Data in this exercise:
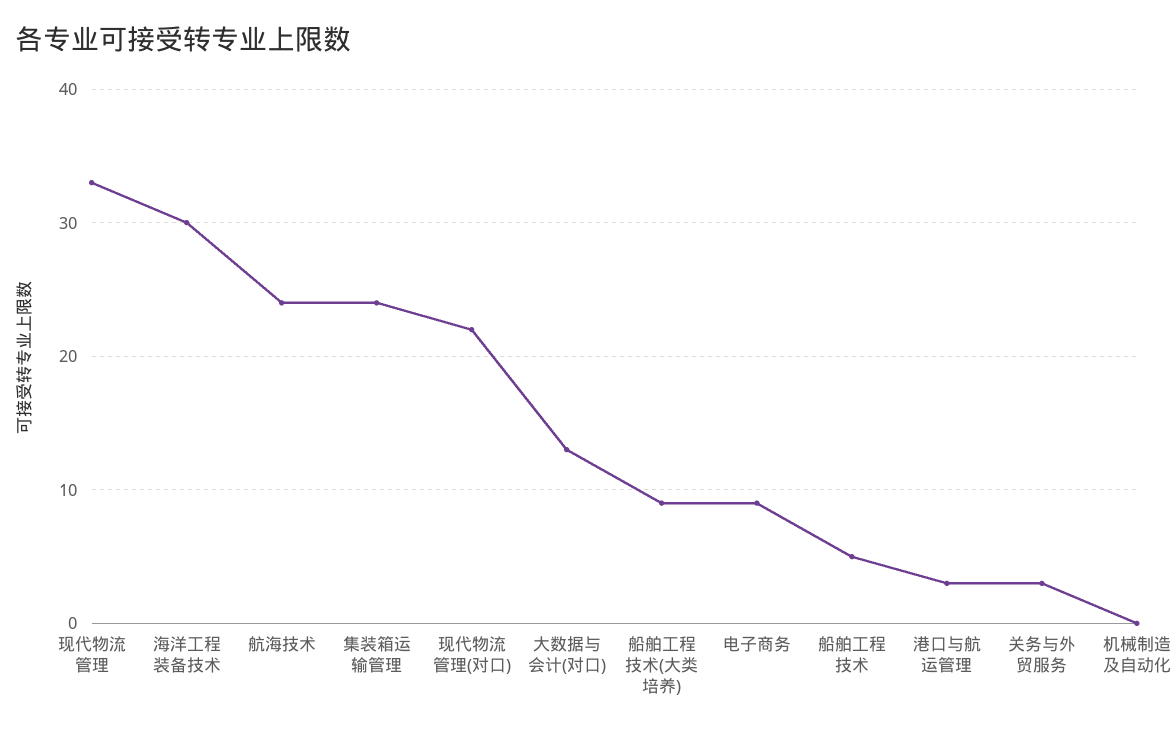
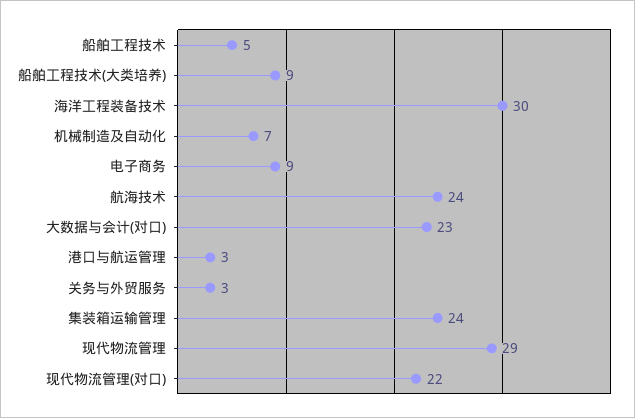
现代物流管理: 33 -> 29
大数据与会计(对口): 13 -> 23
机械制造及自动化: 0 -> 7

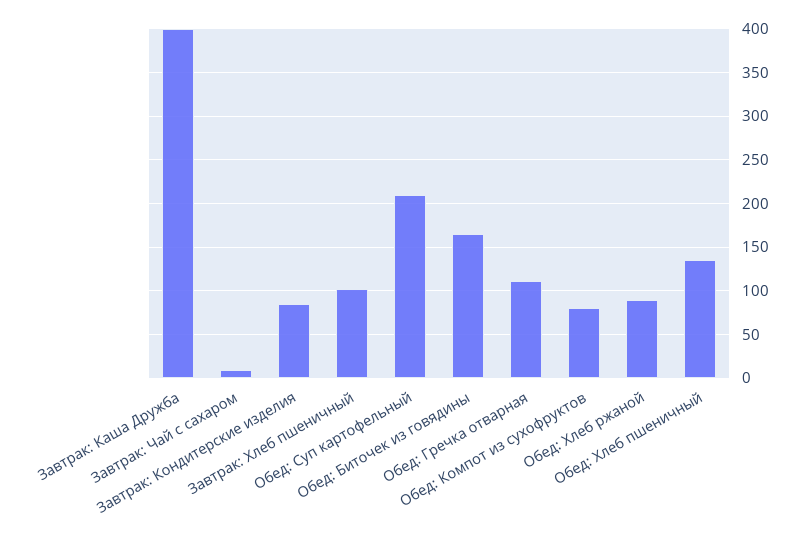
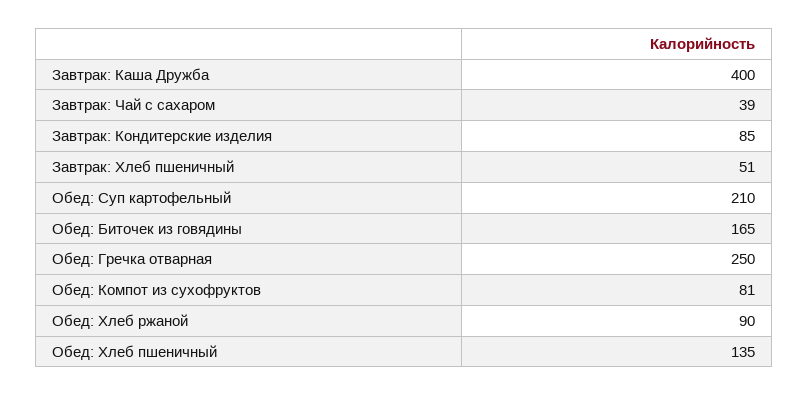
Завтрак: Чай с сахаром: 10 -> 39
Завтрак: Хлеб пшеничный: 100 -> 51
Обед: Гречка отварная: 110 -> 250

Goal of the exercise: Everything from the line with "大数据与会计(对口): 13 -> 23" through the last line above should be reproduced exactly, both ends included; pictures must be omitted.

Answer below:
大数据与会计(对口): 13 -> 23
机械制造及自动化: 0 -> 7

Завтрак: Чай с сахаром: 10 -> 39
Завтрак: Хлеб пшеничный: 100 -> 51
Обед: Гречка отварная: 110 -> 250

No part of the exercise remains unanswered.